Data moves through 5 stages: Parse API request → Initialize request stream → Tokenize input messages → Execute model inference → Stream response tokens. Requests enter through HTTP API or platform bindings, get parsed into OpenAI protocol messages, tokenized into integer sequences, processed by the compiled model engine with KV-cache management, and streamed back as generated text tokens that are decoded and formatted as JSON responses. This pipeline design reflects a complex multi-stage processing system.
What technologies does mlc-llm use?
The core stack includes TVM (Compiles model operations into optimized kernels for different hardware backends), FastAPI (Provides OpenAI-compatible HTTP API endpoints for chat completions and embeddings), Pydantic (Validates and serializes API request/response schemas following OpenAI specification), CMake (Builds cross-platform C++ inference engine with hardware-specific optimizations), Android NDK (Compiles C++ engine for Android ARM64 with OpenCL GPU acceleration), SentencePiece (Tokenizes text input using vocabulary from trained language models), and 2 more. A focused set of dependencies that keeps the build manageable.
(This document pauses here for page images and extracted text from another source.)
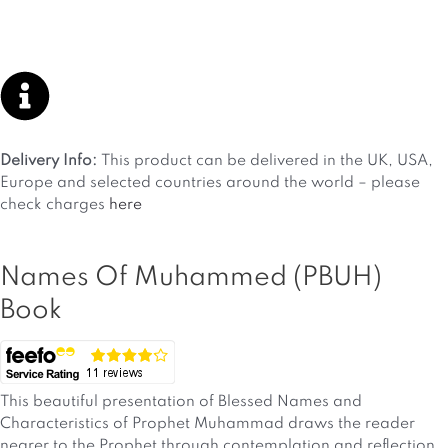
Delivery Info:
This product can be delivered in the UK, USA,
Europe and selected countries around the world – please
check charges
here
Names Of Muhammed (PBUH)
Book
This beautiful presentation of Blessed Names and
Characteristics of Prophet Muhammad draws the reader
nearer to the Prophet through contemplation and reflection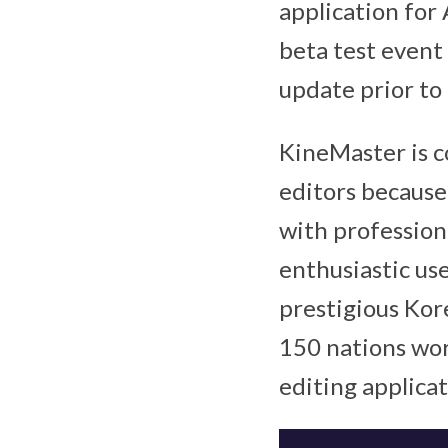
application for 
beta test event
update prior to 
KineMaster is c
editors because
with profession
enthusiastic use
prestigious Kore
150 nations wor
editing applica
What system dynamics does mlc-llm have?
mlc-llm exhibits 4 data pools (ModelRegistry, KVCachePool), 3 feedback loops, 5 control points, 3 delays. The feedback loops handle recursive and backpressure. These runtime behaviors shape how the system responds to load, failures, and configuration changes.
What design patterns does mlc-llm use?
4 design patterns detected: Compilation-Runtime Split, Multi-Platform Abstraction, Memory Pool Management, Streaming Pipeline.